Technically Feasible Robust Complementary SOT-MRAM Design for Improving the Area and Energy Efficiency

Spin-orbit torque magnetic random-access memory (SOT-MRAM), which exhibits sub-nanosecond write speed and high endurance, is a promising candidate for the future high-level cache. Nevertheless, SOT-MRAM faces challenge in meeting the high read performance requirements of cache applications due to the limited ON/OFF ratio. Consequently, extensive investigation has been conducted into robust complementary bit-cell (CBC) designs based on SOT-MRAM. However, previous designs suffer from significant technology feasibility, area and performance issues. In this paper, the feasibility and performance of the existing complementary write schemes are analyzed, and optimized U-type and toggle spin torque (TST) schemes with practicality and conciseness are presented.
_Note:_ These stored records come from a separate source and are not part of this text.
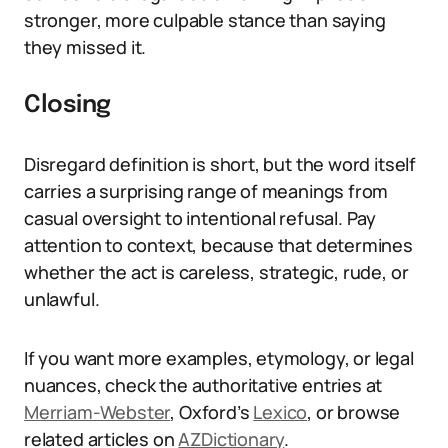
stronger, more culpable stance than saying
they missed it.
Closing
Disregard definition is short, but the word itself
carries a surprising range of meanings from
casual oversight to intentional refusal. Pay
attention to context, because that determines
whether the act is careless, strategic, rude, or
unlawful.
If you want more examples, etymology, or legal
nuances, check the authoritative entries at
Merriam-Webster
, Oxford’s
Lexico
, or browse
related articles on
AZDictionary
.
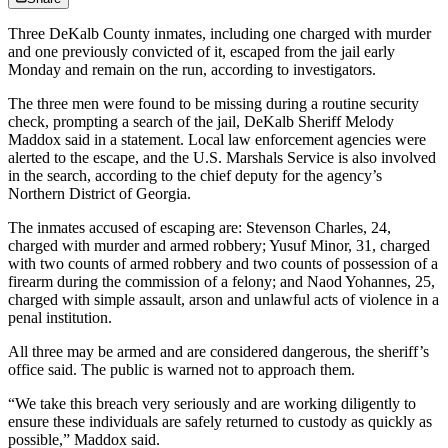
Three DeKalb County inmates, including one charged with murder
and one previously convicted of it, escaped from the jail early
Monday and remain on the run, according to investigators.
The three men were found to be missing during a routine security
check, prompting a search of the jail, DeKalb Sheriff Melody
Maddox said in a statement. Local law enforcement agencies were
alerted to the escape, and the U.S. Marshals Service is also involved
in the search, according to the chief deputy for the agency’s
Northern District of Georgia.
The inmates accused of escaping are: Stevenson Charles, 24,
charged with murder and armed robbery; Yusuf Minor, 31, charged
with two counts of armed robbery and two counts of possession of a
firearm during the commission of a felony; and Naod Yohannes, 25,
charged with simple assault, arson and unlawful acts of violence in a
penal institution.
All three may be armed and are considered dangerous, the sheriff’s
office said. The public is warned not to approach them.
“We take this breach very seriously and are working diligently to
ensure these individuals are safely returned to custody as quickly as
possible,” Maddox said.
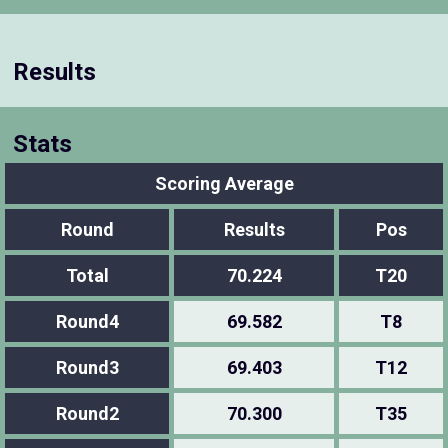
Results
Stats
Scoring Average
Round
Results
Pos
Total
70.224
T20
Round4
69.582
T8
Round3
69.403
T12
Round2
70.300
T35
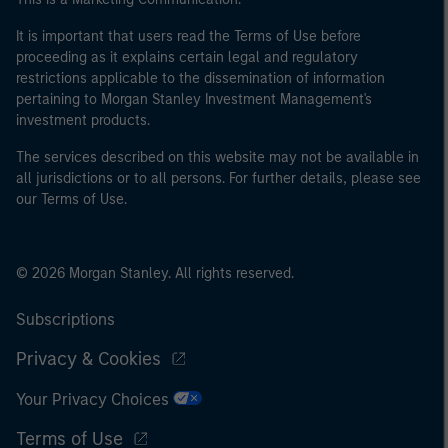
It is important that users read the Terms of Use before
proceeding as it explains certain legal and regulatory
restrictions applicable to the dissemination of information
pertaining to Morgan Stanley Investment Management's
investment products.
The services described on this website may not be available in
all jurisdictions or to all persons. For further details, please see
our Terms of Use.
© 2026 Morgan Stanley. All rights reserved.
Subscriptions
Privacy & Cookies
Your Privacy Choices
Terms of Use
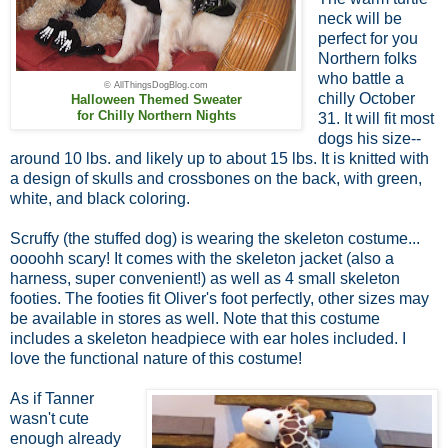
neck will be
perfect for you
Northern folks
who battle a
© AllThingsDogBlog.com
chilly October
Halloween Themed Sweater
for Chilly Northern Nights
31. It will fit most
dogs his size--
around 10 lbs. and likely up to about 15 lbs. It is knitted with
a design of skulls and crossbones on the back, with green,
white, and black coloring.
Scruffy (the stuffed dog) is wearing the skeleton costume...
oooohh scary! It comes with the skeleton jacket (also a
harness, super convenient!) as well as 4 small skeleton
footies. The footies fit Oliver's foot perfectly, other sizes may
be available in stores as well. Note that this costume
includes a skeleton headpiece with ear holes included. I
love the functional nature of this costume!
As if Tanner
wasn't cute
enough already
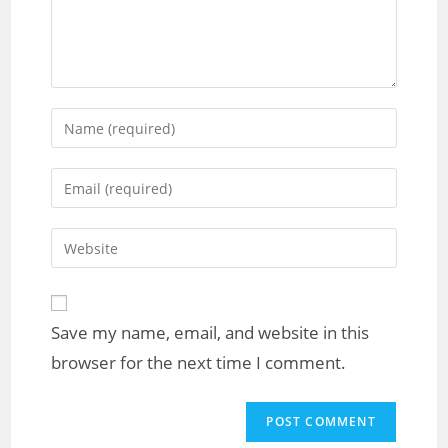
Save my name, email, and website in this
browser for the next time I comment.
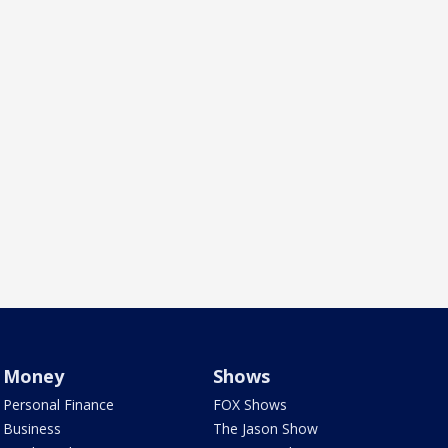
Money
Shows
Personal Finance
FOX Shows
Business
The Jason Show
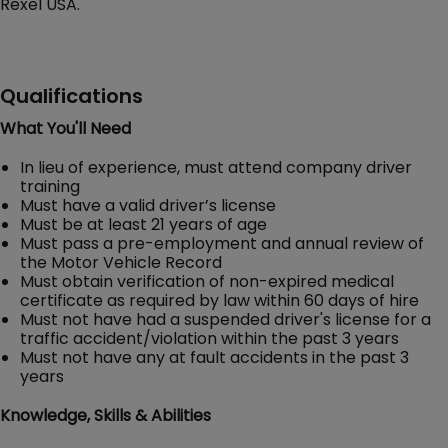
Rexel USA.
Qualifications
What You'll Need
In lieu of experience, must attend company driver
training
Must have a valid driver’s license
Must be at least 21 years of age
Must pass a pre-employment and annual review of
the Motor Vehicle Record
Must obtain verification of non-expired medical
certificate as required by law within 60 days of hire
Must not have had a suspended driver's license for a
traffic accident/violation within the past 3 years
Must not have any at fault accidents in the past 3
years
Knowledge, Skills & Abilities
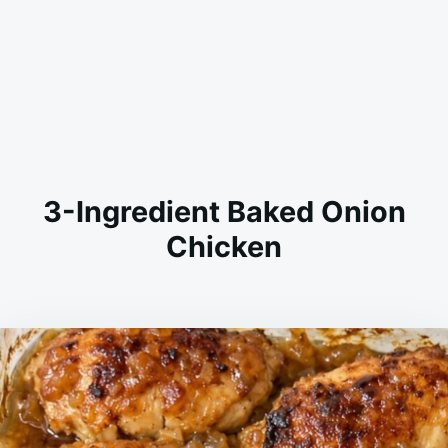
3-Ingredient Baked Onion
Chicken
on
APRIL
ADMIN
29,
2026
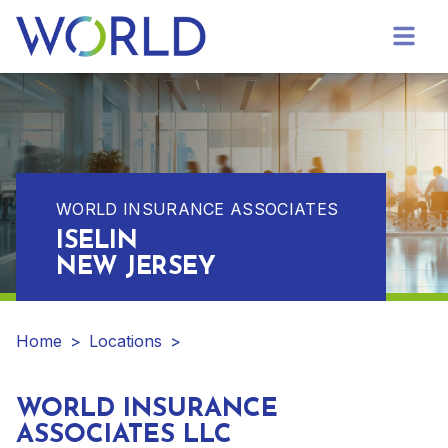
WORLD INSURANCE ASSOCIATES
ISELIN
NEW JERSEY
Home
>
Locations
>
WORLD INSURANCE
ASSOCIATES LLC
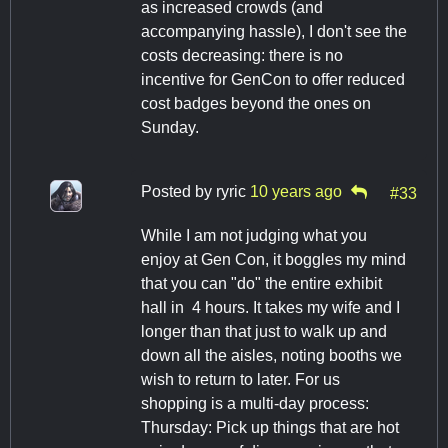
as increased crowds (and
accompanying hassle), I don't see the
costs decreasing: there is no
incentive for GenCon to offer reduced
cost badges beyond the ones on
Sunday.
Posted by
ryric
10 years ago
#33
While I am not judging what you
enjoy at Gen Con, it boggles my mind
that you can "do" the entire exhibit
hall in 4 hours. It takes my wife and I
longer than that just to walk up and
down all the aisles, noting booths we
wish to return to later. For us
shopping is a multi-day process:
Thursday: Pick up things that are hot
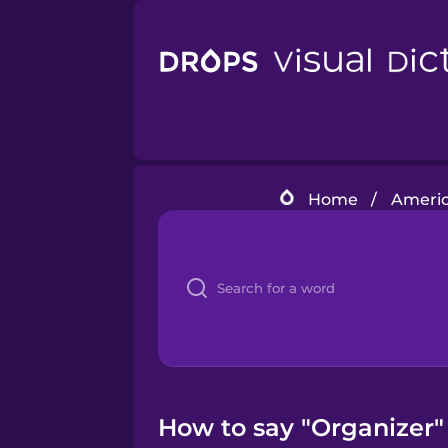
Home
/
Americ
How to say "Organizer"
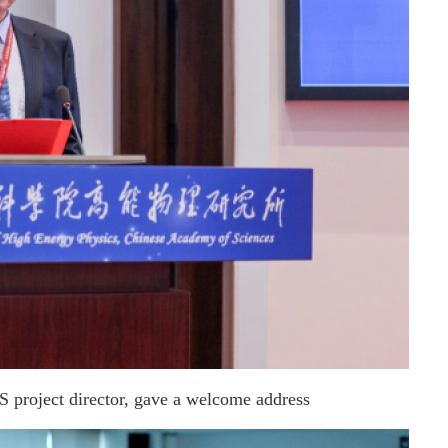
roject director, gave a welcome address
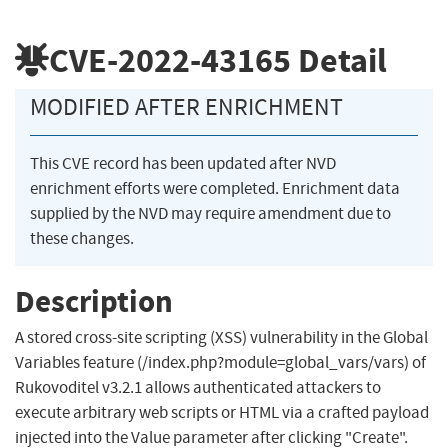
CVE-2022-43165
Detail
MODIFIED AFTER ENRICHMENT
This CVE record has been updated after NVD
enrichment efforts were completed. Enrichment data
supplied by the NVD may require amendment due to
these changes.
Description
A stored cross-site scripting (XSS) vulnerability in the Global
Variables feature (/index.php?module=global_vars/vars) of
Rukovoditel v3.2.1 allows authenticated attackers to
execute arbitrary web scripts or HTML via a crafted payload
injected into the Value parameter after clicking "Create".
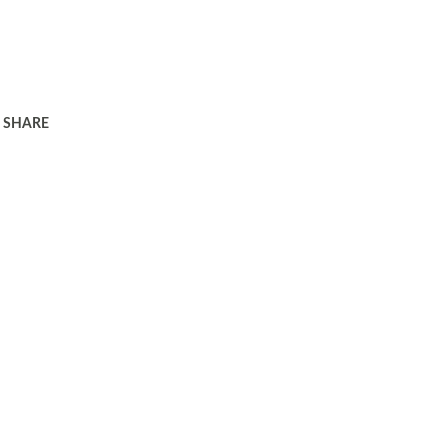
SHARE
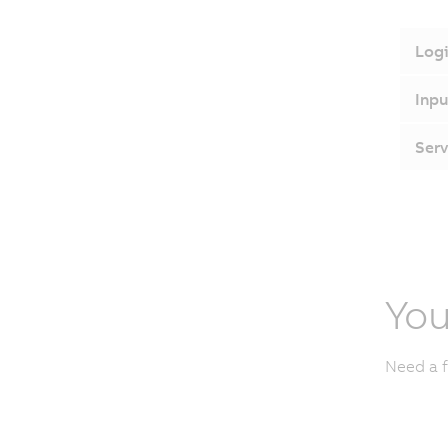
Logi
Inpu
Serv
You
Need a f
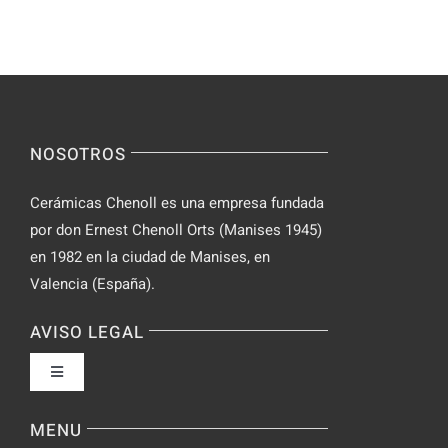
Keep
–
Yourself
Ideas
Incognito
for
on
Novices
Spontaneo
Video
NOSOTROS
Chat
Cerámicas Chenoll es una empresa fundada
por don Ernest Chenoll Orts (Manises 1945)
en 1982 en la ciudad de Manises, en
Valencia (España).
AVISO LEGAL
Toggle
Navigation
Política de privacidad
MENU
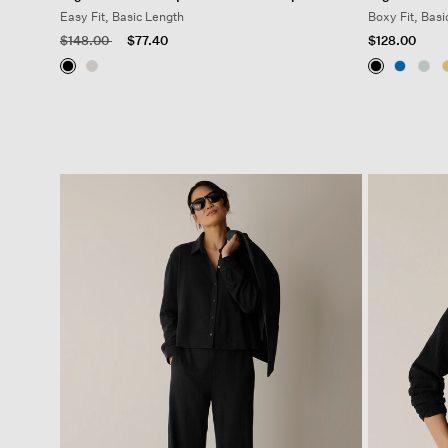
Easy Fit, Basic Length
Boxy Fit, Basi
Price reduced from
to
$148.00
$77.40
$128.00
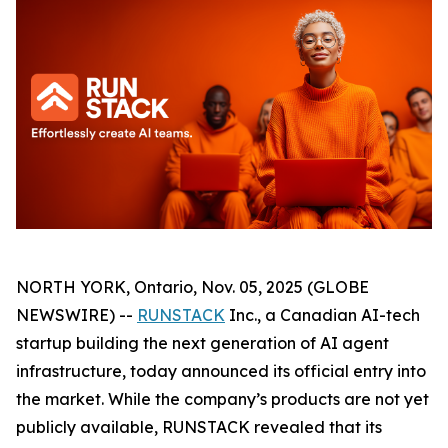
NORTH YORK, Ontario, Nov. 05, 2025 (GLOBE
NEWSWIRE) --
RUNSTACK
Inc., a Canadian AI-tech
startup building the next generation of AI agent
infrastructure, today announced its official entry into
the market. While the company’s products are not yet
publicly available, RUNSTACK revealed that its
The previous CBC designs are evaluated and optimized in terms of circuit and layout, while the 1-word-line-3-bit-line (1WL3BL) CBC designs with both U-type and TST schemes are proposed, which can reduce the bit-cell area by 24.64%-27.54% and improve the write and read performance. In comparison to the conventional CBC design, the proposed 1WL3BL CBC design can reduce the write energy and read latency by up to 36.91% and 21.93%, respectively. Furthermore, the proposed low-voltage read scheme demonstrates the capability to enhance the read performance and conserve the read energy under the aggressive read-related process parameters.